If you’re a traveler or restaurant-goer, you might not be familiar with the name of the online travel giant Booking Holdings (BKNG) — even though you might use its websites, explains David Fried, editor of The Buyback Letter.

The company provides online travel and related services in Europe, North and South America, the Asia-Pacific region, the Middle East and Africa.

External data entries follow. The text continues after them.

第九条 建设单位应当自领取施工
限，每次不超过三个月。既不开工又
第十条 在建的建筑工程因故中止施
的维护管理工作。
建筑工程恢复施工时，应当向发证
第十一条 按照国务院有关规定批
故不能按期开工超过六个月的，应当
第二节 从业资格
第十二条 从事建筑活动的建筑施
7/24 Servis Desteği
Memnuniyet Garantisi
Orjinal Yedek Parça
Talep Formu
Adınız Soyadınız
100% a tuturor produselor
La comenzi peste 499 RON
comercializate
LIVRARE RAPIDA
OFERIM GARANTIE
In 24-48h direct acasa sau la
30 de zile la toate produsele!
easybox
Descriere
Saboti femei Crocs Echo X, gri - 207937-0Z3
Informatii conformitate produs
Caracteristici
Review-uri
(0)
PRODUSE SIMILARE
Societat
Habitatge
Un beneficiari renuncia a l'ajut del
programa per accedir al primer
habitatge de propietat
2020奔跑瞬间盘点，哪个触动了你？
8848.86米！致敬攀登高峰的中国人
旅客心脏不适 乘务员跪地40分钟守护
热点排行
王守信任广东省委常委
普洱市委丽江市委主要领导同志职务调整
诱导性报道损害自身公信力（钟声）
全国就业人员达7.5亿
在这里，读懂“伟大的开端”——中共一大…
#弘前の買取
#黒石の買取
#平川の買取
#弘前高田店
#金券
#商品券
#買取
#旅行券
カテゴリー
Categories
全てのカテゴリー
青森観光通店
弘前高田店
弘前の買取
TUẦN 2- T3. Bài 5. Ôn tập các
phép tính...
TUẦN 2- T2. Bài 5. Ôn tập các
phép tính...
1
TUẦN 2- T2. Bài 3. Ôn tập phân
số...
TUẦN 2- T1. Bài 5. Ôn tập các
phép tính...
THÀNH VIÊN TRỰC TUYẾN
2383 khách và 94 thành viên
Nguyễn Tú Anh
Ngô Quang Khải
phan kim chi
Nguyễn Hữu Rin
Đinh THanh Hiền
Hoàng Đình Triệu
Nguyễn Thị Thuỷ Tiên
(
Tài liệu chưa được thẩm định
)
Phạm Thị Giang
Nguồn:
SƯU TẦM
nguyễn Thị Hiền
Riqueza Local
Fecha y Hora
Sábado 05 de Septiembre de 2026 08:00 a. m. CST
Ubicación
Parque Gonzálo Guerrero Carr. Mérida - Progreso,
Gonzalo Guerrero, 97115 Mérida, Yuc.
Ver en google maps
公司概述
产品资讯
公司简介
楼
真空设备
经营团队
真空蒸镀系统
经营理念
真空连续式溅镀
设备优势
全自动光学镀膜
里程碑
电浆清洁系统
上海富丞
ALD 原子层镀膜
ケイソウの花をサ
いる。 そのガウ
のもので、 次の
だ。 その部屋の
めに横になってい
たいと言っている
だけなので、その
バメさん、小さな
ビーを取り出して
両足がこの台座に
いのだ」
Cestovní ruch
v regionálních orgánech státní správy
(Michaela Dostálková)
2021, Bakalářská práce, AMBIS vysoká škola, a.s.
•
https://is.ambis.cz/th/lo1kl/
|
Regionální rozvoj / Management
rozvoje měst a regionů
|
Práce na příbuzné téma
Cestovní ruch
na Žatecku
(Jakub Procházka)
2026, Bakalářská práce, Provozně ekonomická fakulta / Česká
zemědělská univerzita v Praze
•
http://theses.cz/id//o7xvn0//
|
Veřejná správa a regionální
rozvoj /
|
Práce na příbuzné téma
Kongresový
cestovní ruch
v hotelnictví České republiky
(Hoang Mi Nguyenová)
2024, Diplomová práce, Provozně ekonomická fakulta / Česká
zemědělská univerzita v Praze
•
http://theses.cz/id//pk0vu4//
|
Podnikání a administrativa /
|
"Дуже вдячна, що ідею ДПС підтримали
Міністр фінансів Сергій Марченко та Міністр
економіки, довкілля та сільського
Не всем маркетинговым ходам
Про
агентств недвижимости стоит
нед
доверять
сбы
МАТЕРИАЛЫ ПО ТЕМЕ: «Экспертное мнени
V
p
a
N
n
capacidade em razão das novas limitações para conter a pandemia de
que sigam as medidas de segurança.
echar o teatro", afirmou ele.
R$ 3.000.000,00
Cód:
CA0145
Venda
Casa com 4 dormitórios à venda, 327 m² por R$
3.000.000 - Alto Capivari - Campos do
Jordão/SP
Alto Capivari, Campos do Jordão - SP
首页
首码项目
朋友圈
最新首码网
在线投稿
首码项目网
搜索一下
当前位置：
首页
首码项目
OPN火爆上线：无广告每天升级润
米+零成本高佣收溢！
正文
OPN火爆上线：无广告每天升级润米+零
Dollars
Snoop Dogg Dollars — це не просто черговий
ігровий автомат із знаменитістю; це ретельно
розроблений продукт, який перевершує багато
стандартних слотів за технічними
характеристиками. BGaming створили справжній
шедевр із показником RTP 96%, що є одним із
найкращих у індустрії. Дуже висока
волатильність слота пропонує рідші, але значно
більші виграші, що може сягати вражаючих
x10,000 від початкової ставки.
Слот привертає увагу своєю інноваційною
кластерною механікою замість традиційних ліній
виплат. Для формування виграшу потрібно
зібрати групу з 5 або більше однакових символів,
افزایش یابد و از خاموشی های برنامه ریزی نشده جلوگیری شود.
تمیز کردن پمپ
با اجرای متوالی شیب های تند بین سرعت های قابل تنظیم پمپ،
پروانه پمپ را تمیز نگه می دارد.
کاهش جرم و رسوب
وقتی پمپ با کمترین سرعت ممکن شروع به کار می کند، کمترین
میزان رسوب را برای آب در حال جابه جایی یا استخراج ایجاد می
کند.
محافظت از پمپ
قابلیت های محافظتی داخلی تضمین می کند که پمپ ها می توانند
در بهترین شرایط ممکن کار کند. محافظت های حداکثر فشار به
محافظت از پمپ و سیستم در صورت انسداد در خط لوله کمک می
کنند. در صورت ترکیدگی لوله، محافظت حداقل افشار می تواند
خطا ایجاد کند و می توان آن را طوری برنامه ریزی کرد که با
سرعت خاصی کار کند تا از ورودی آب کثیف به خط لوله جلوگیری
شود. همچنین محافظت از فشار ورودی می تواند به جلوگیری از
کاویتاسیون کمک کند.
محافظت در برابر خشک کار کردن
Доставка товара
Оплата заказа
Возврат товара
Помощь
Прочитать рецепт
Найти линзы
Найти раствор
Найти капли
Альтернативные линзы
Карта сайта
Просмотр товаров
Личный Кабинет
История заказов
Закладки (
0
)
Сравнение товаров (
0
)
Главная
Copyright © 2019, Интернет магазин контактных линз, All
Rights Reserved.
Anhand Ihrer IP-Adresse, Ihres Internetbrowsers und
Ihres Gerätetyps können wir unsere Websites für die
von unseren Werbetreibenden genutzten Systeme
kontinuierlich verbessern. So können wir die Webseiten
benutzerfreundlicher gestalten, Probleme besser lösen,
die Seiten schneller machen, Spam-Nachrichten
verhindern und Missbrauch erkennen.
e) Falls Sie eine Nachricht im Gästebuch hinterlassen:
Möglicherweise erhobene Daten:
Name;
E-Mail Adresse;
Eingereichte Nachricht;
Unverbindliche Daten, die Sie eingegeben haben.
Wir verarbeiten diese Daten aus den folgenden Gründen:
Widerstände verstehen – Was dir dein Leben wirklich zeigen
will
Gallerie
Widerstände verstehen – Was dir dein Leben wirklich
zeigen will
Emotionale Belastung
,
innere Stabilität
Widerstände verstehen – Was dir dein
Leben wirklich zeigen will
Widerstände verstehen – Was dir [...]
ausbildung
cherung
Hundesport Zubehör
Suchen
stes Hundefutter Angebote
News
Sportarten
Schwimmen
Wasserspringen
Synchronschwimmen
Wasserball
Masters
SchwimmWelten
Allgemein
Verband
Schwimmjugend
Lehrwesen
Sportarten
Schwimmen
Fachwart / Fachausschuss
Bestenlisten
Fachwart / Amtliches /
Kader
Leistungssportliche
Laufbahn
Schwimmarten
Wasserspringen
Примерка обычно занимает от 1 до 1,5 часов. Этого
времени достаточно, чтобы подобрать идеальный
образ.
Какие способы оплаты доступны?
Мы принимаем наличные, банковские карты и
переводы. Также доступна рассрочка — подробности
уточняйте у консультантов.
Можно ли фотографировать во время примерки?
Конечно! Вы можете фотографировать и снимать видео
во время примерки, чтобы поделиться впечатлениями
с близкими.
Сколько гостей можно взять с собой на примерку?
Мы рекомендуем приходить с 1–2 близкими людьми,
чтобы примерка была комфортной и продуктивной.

But you’ve no doubt used one or more of the services it operates, which include:

* Booking, which connects travelers with a selection of places to stay, including apartments, vacation homes, family-run B&Bs, 5-star luxury resorts, tree houses, and igloos.

* KAYAK, which searches other sites to show travelers the information they need to find the right flights, hotels, rental cars, and vacation packages.

* Priceline, an online travel deal service which provides travelers ways to save on hotel rooms, airline tickets, rental cars, vacation packages, and cruises.

* Agoda, which provides online accommodation reservation services.

* Rentalcars, which offers online rental car reservation services.

* OpenTable, an online provider of restaurant reservation and information services to consumers and restaurant reservation management.    

The company was formerly known as The Priceline Group Inc. and changed its name to Booking Holdings Inc. in 2018. It was founded in 1997 and is headquartered in Norwalk, Connecticut.

Booking had better-than-expected Q2 earnings — $23.59 a share on revenue of $3.85 billion, up from $3.54 billion a year ago. Analysts expected earnings of $22.69 a share on revenue of $3.75 billion.

Guidance was also on the upswing — for Q3 (the peak travel season), The company expects earnings to range from $43.60-$44.60 a share. Analysts expect the company to report earnings of $43.97.

Booking Holdings repurchased shares worth $2.6 billion during the second quarter. The shares outstanding have been reduced by 10.138% in the last 12 months.